Although most parties have drafted vague (and largely unread) programs, many of the newer groups are counting on the name recognition of celebrities to propel them into power, or at least significance. The prospect of Ukraine’s future hinging on the political affiliation of a soccer player or an actor is grim enough. Yet some analysts argue that the ability of such parties as Rukh, the Communists and People’s Democrats to build loyal constituencies will further diminish the importance of policy issues in this campaign.
‘Once [people] are loyal to a particular line or political group, it’s not a rational choice based on what’s best for the country, its substantially made on emotion or personal experience,’ said Lozowy, himself a Rukh loyalist. Perhaps more importantly, even well-established parties hoping to attract the majority of uncommitted voters must be mindful of the electorate’s anti-incumbent mood, said analysts.
The Communists, for example, have been able to translate their opposition to government policies into a big lead in the polls. By contrast, Rukh has been tainted by its recent history of grudging cooperation with the ex-communists it once opposed. And the People’s Democratic Party, home to many executive branch bigwigs, is making halfhearted attempts to shake off its ‘party of power’ label. ‘The most dominant issue will be people voting against something,’ said Odarych. ‘The negative attitude towards the government will define the results of the election. The basic motive people have is to vote against those in power.’
Lawmakers are not immune to such anger. ‘There’s a major bias against serving deputies,’ said Lozowy. Such is public disaffection with politics that many people may simply stay home, according to Lozowy. ‘They say, ‘Why should we vote?’ As if voting is something that brings benefit to those in power. They’re creating the impression that someone up there wants them to vote,’ he said. ‘It’s relatively nonsensical, but in the absence of knowledge it’s understandable.’

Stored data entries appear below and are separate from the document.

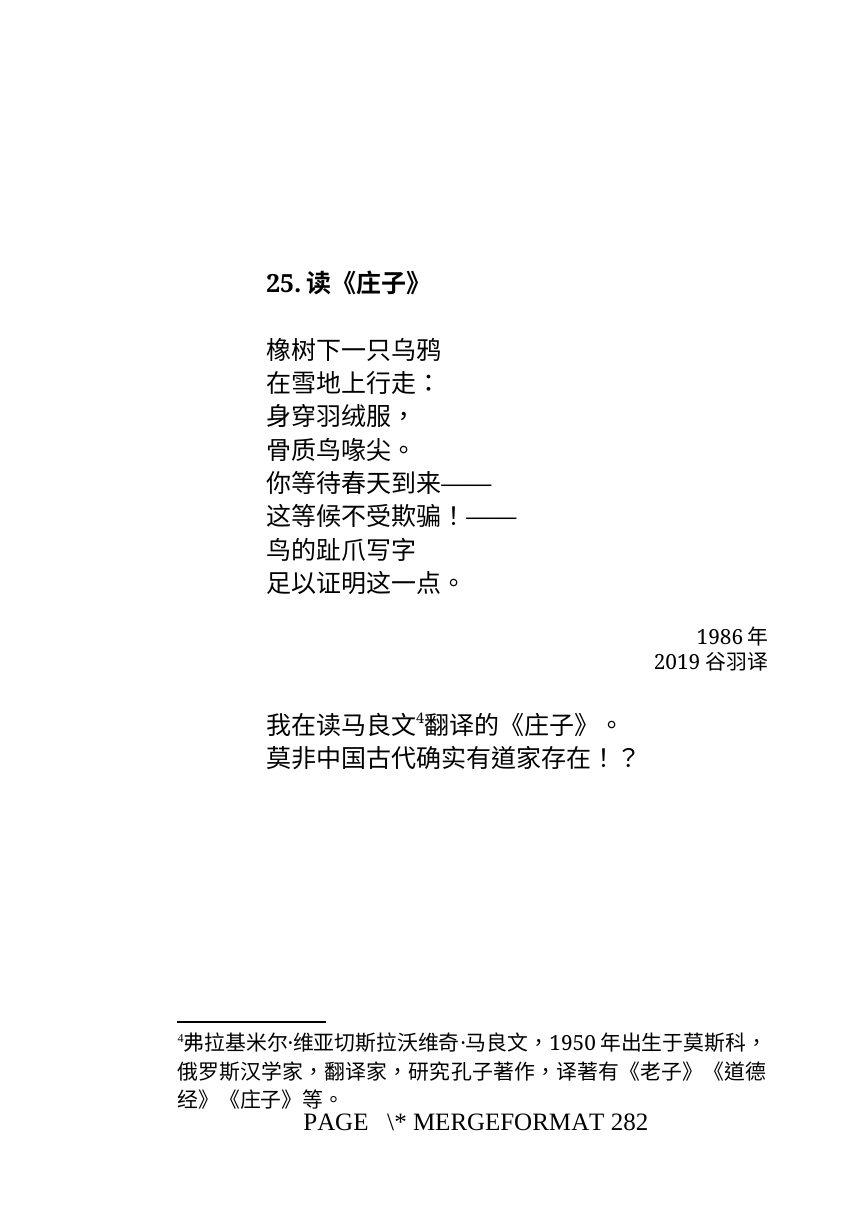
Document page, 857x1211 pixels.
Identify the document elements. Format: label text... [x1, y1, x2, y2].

list 读《庄子》 [266, 266, 768, 299]
text 鸟的趾爪写字 [266, 532, 768, 566]
text 这等候不受欺骗！—— [266, 499, 768, 532]
text 骨质鸟喙尖。 [266, 432, 768, 466]
text 你等待春天到来—— [266, 466, 768, 499]
text 我在读马良文翻译的《庄子》。 [266, 707, 768, 741]
text 莫非中国古代确实有道家存在！？ [266, 741, 768, 774]
text 足以证明这一点。 [266, 566, 768, 599]
text 在雪地上行走： [266, 366, 768, 399]
text 橡树下一只乌鸦 [266, 332, 768, 366]
text 2019 谷羽译 [266, 649, 768, 674]
text 身穿羽绒服， [266, 399, 768, 432]
text 1986年 [266, 624, 768, 649]
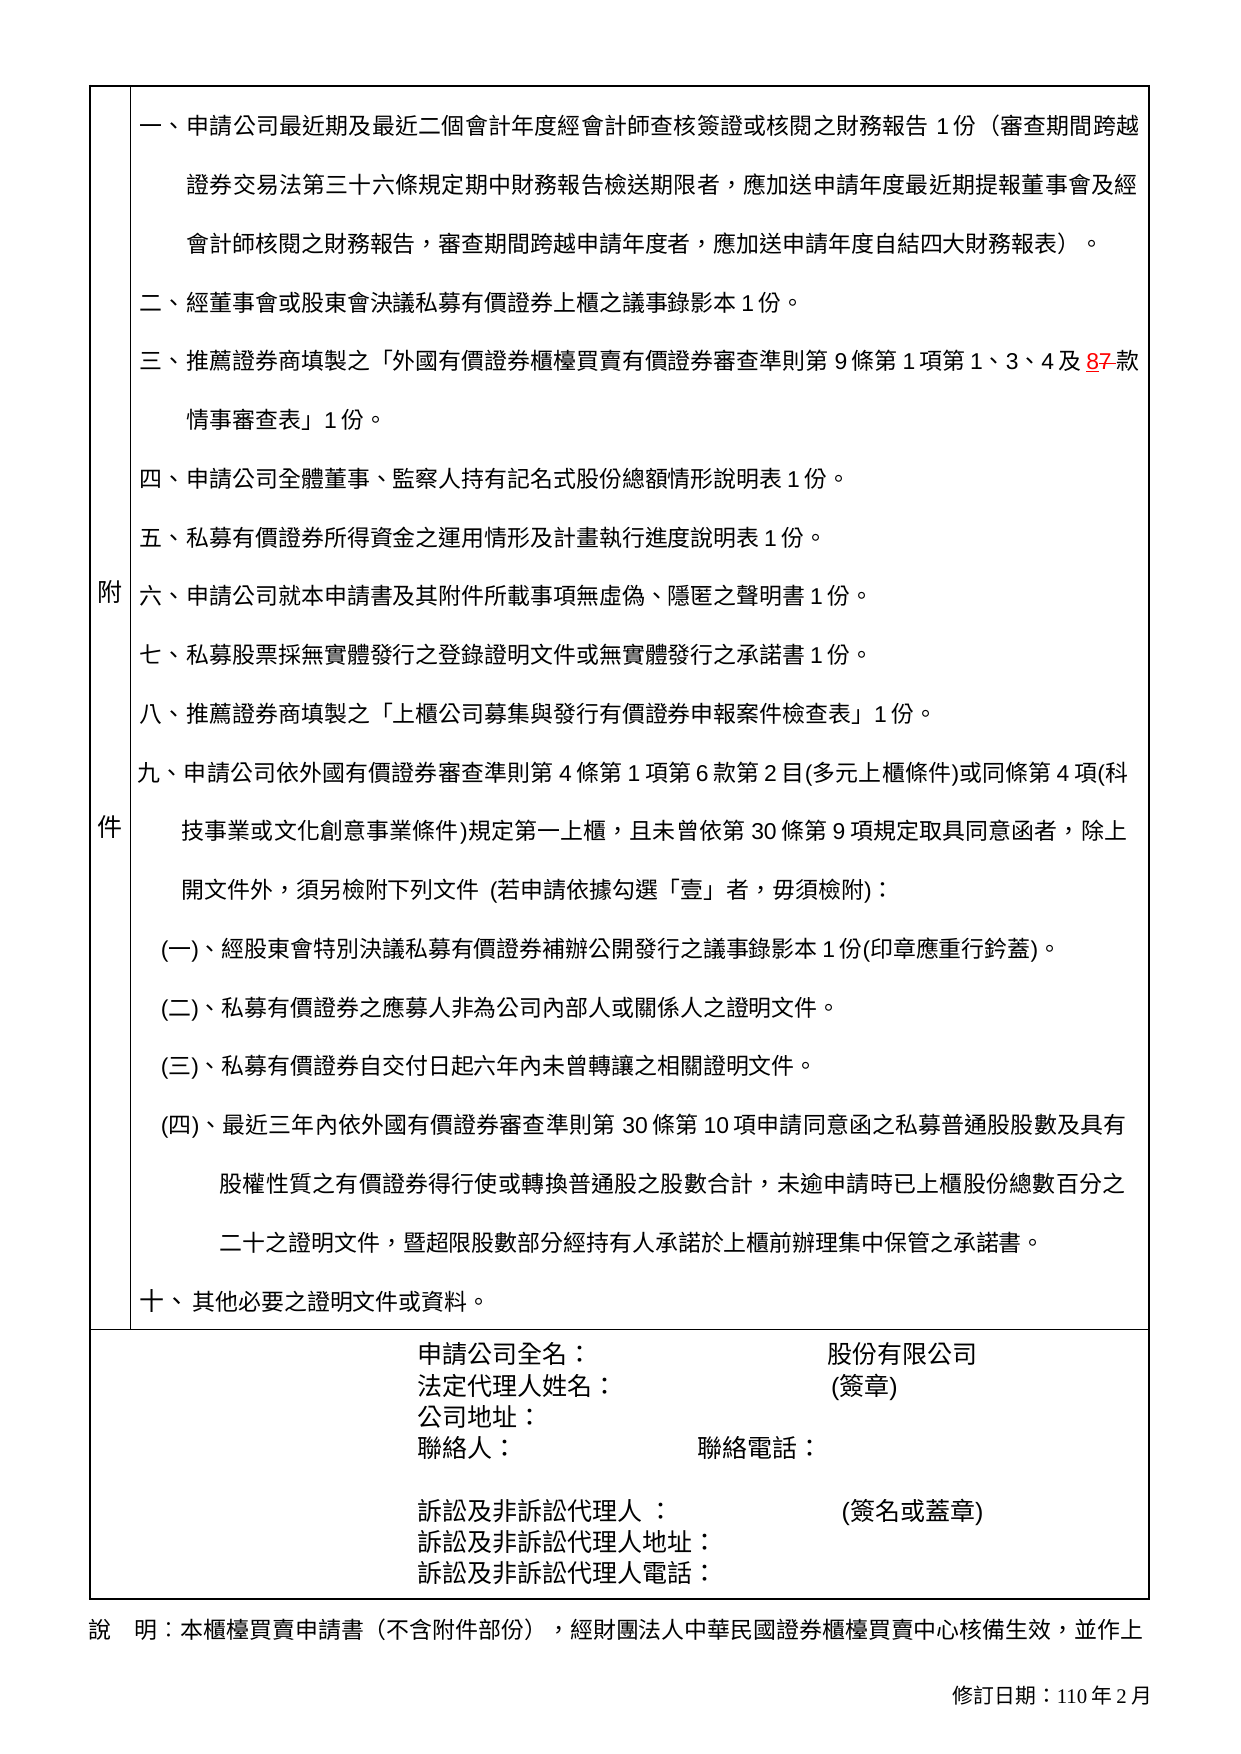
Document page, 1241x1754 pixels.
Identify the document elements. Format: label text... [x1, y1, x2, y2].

table_cell 申請公司最近期及最近二個會計年度經會計師查核簽證或核閱之財務報告1份（審查期間跨越證券交易法第三十六條規定期中財務報告檢送期限者，應加送申請年度最近期提報董事會及經會計師核閱之財務報告，審查期間跨越申請年度者，應加送申請年度自結四大財務報表）。 經董事會或股東會決議私募有價證券上櫃之議事錄影本1份。 推薦證券商填製之「外國有價證券櫃檯買賣有價證券審查準則第9條第1項第1、3、4及87款情事審查表」1份。 申請公司全體董事、監察人持有記名式股份總額情形說明表1份。 私募有價證券所得資金之運用情形及計畫執行進度說明表1份。 申請公司就本申請書及其附件所載事項無虛偽、隱匿之聲明書1份。 私募股票採無實體發行之登錄證明文件或無實體發行之承諾書1份。 推薦證券商填製之「上櫃公司募集與發行有價證券申報案件檢查表」1份。 九、申請公司依外國有價證券審查準則第4條第1項第6款第2目(多元上櫃條件)或同條第4項(科技事業或文化創意事業條件)規定第一上櫃，且未曾依第30條第9項規定取具同意函者，除上開文件外，須另檢附下列文件 (若申請依據勾選「壹」者，毋須檢附)： (一)、經股東會特別決議私募有價證券補辦公開發行之議事錄影本1份(印章應重行鈐蓋)。 (二)、私募有價證券之應募人非為公司內部人或關係人之證明文件。 (三)、私募有價證券自交付日起六年內未曾轉讓之相關證明文件。 (四)、最近三年內依外國有價證券審查準則第30條第10項申請同意函之私募普通股股數及具有股權性質之有價證券得行使或轉換普通股之股數合計，未逾申請時已上櫃股份總數百分之二十之證明文件，暨超限股數部分經持有人承諾於上櫃前辦理集中保管之承諾書。 其他必要之證明文件或資料。 [131, 87, 1148, 1329]
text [89, 1599, 1155, 1658]
table_cell 申請公司全名： 股份有限公司 法定代理人姓名： (簽章) 公司地址： 聯絡人： 聯絡電話： 訴訟及非訴訟代理人 ： (簽名或蓋章) 訴訟及非訴訟代理人地址： 訴訟及非訴訟代理人電話： [91, 1330, 1148, 1597]
table_cell 附 件 [91, 87, 130, 1329]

Thus only 44 percent of those surveyed by Socis Gallup and Democratic Initiatives said they would definitely vote, while 38 percent said they would stay at home. The primary reason given for abstaining was lack of faith in politicians.
Whatever Ukrainians want, it is clear they don’t expect it from politics. Political parties were named as the least influential and trustworthy institutions in the Democratic Initiatives Fund survey. Just 21.6 percent of the respondents said that politicians of whatever stripe played a powerful role in shaping the Ukrainian state. Twice as many named the mob and criminals as major players. ‘It’s a deep-seated, long-term trend, disenchantment with politics and politicians,’ said Lozowy, who predicted that Ukraine’s democracy would pay a high price in the long term.
Odarych, on the other hand, was more sanguine. ‘It’s a common situation for many countries that a huge part of the population don’t really believe politics can change things,’ said Odarych. ‘It’s an absolutely normal situation.’